### THE PROBLEM
Search the listing for the word "einer" and return each line that contains it.

** MATERIAL SUPPLIED follows **

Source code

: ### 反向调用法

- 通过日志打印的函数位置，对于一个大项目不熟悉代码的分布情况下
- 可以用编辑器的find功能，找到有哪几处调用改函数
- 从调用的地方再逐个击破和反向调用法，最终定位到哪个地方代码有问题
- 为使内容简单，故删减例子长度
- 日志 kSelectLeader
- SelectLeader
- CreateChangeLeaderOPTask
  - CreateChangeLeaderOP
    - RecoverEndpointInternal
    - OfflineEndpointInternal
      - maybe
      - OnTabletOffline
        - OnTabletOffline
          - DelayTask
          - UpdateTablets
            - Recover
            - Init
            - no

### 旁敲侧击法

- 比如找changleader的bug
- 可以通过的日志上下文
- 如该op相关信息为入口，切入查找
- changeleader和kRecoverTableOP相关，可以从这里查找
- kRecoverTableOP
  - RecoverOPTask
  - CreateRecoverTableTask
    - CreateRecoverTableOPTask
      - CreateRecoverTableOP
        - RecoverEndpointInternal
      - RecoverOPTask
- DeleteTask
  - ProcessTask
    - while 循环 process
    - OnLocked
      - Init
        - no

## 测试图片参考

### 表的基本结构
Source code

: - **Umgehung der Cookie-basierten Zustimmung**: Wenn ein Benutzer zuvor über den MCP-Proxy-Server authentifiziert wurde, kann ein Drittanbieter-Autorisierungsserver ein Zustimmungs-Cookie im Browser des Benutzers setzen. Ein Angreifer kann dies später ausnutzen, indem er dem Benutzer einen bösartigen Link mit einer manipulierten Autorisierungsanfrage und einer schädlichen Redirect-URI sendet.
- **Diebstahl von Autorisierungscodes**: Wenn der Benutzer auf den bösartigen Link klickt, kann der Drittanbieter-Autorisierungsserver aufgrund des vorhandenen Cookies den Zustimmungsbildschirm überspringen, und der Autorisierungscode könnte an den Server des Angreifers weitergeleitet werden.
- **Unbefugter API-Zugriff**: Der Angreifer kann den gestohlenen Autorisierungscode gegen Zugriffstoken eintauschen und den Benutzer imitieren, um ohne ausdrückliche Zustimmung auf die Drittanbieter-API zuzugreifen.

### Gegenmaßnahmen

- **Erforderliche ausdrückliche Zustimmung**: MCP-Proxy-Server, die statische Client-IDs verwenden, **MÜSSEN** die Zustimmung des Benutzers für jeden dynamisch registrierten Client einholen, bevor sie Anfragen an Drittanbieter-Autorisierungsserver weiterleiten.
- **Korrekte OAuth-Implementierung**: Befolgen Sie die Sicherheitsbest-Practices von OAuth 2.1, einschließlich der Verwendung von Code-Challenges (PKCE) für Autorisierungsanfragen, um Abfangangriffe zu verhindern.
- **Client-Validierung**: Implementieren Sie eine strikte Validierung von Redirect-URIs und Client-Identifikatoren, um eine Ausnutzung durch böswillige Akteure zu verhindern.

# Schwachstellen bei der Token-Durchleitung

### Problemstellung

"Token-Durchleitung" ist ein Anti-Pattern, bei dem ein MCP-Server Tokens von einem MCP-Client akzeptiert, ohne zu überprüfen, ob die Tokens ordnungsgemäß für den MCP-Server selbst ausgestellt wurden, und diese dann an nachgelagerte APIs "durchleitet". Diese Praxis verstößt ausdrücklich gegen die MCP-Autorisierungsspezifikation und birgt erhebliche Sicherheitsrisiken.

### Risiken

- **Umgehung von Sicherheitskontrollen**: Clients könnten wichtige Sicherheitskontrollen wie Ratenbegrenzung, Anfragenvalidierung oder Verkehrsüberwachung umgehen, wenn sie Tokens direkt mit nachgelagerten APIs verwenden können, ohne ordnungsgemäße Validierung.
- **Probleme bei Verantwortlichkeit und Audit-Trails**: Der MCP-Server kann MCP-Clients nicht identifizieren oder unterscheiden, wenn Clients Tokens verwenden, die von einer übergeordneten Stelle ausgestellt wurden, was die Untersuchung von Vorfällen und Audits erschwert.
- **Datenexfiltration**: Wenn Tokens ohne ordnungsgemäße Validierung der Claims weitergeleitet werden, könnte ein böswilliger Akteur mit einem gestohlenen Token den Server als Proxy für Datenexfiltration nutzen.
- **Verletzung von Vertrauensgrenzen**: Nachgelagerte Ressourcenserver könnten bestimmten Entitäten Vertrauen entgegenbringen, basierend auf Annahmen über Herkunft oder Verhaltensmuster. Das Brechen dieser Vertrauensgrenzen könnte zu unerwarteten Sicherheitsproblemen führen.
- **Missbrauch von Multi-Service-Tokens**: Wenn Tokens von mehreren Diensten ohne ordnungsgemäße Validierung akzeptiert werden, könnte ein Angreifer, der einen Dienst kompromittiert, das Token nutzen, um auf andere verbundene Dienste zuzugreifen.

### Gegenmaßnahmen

** End of MATERIAL SUPPLIED **

### RESPONSE
: - **Umgehung der Cookie-basierten Zustimmung**: Wenn ein Benutzer zuvor über den MCP-Proxy-Server authentifiziert wurde, kann ein Drittanbieter-Autorisierungsserver ein Zustimmungs-Cookie im Browser des Benutzers setzen. Ein Angreifer kann dies später ausnutzen, indem er dem Benutzer einen bösartigen Link mit einer manipulierten Autorisierungsanfrage und einer schädlichen Redirect-URI sendet.
- **Probleme bei Verantwortlichkeit und Audit-Trails**: Der MCP-Server kann MCP-Clients nicht identifizieren oder unterscheiden, wenn Clients Tokens verwenden, die von einer übergeordneten Stelle ausgestellt wurden, was die Untersuchung von Vorfällen und Audits erschwert.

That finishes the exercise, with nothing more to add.